DESCRIPTION OF THE TASK:
Please repeat the records below exactly, skipping any pictures.

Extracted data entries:
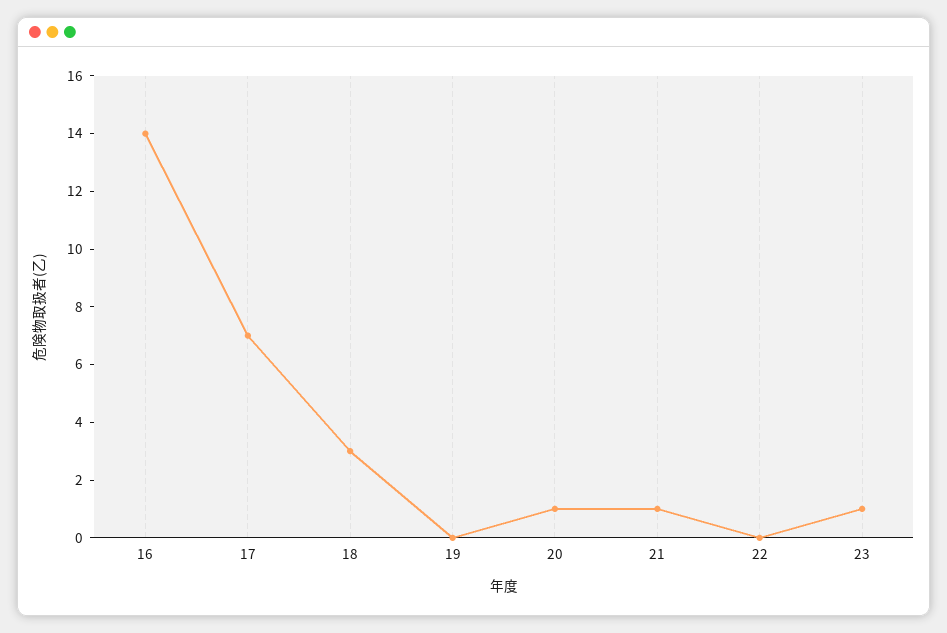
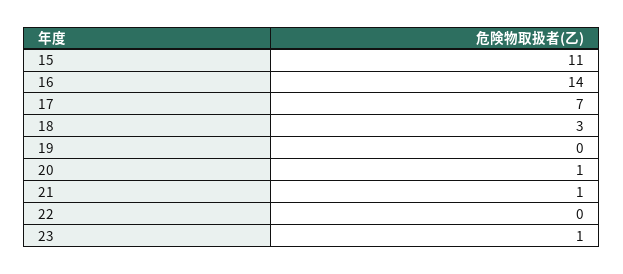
15: none -> 11

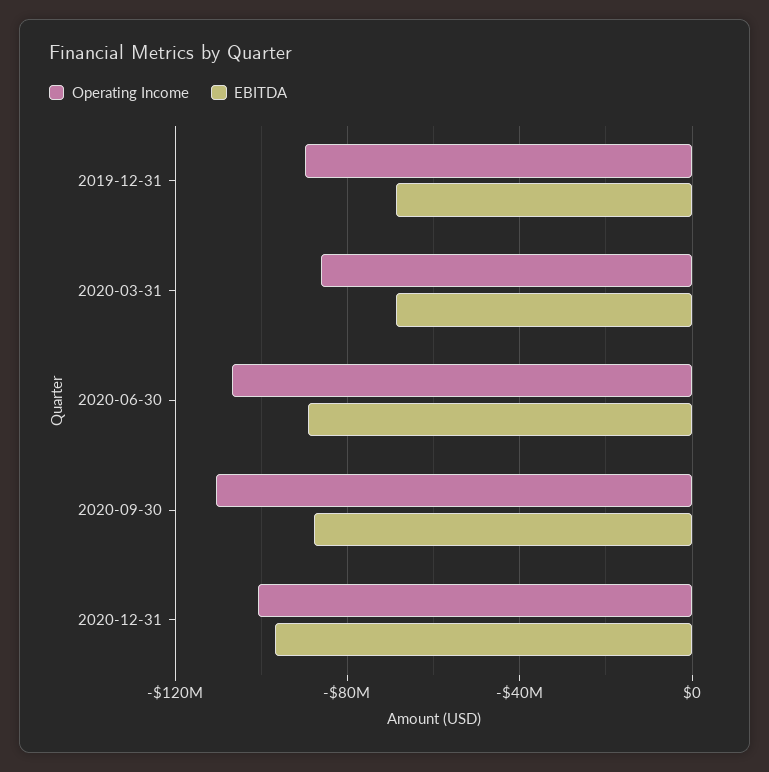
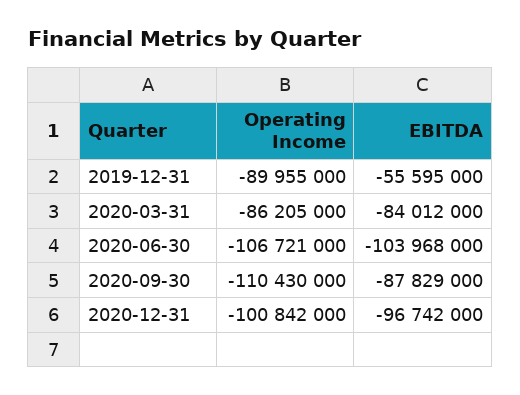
EBITDA, 2019-12-31: -70000000 -> -55595000
EBITDA, 2020-03-31: -70000000 -> -84012000
EBITDA, 2020-06-30: -90000000 -> -103968000

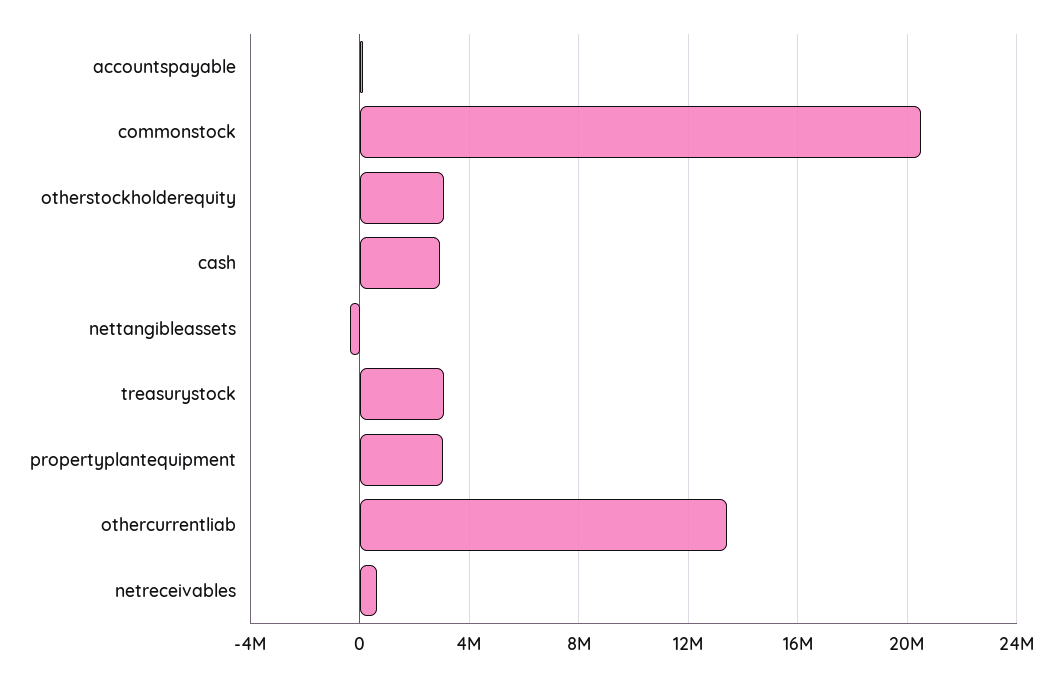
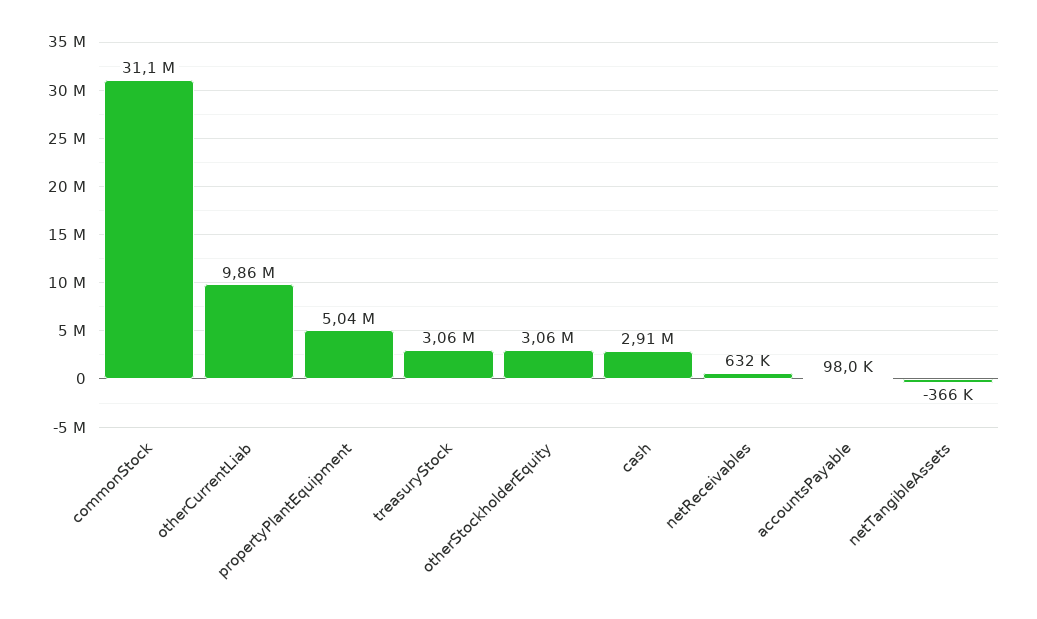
commonstock: 20500000 -> 31100000
propertyplantequipment: 3000000 -> 5040000
othercurrentliab: 13500000 -> 9860000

WRITTEN RESPONSE:
15: none -> 11

EBITDA, 2019-12-31: -70000000 -> -55595000
EBITDA, 2020-03-31: -70000000 -> -84012000
EBITDA, 2020-06-30: -90000000 -> -103968000

commonstock: 20500000 -> 31100000
propertyplantequipment: 3000000 -> 5040000
othercurrentliab: 13500000 -> 9860000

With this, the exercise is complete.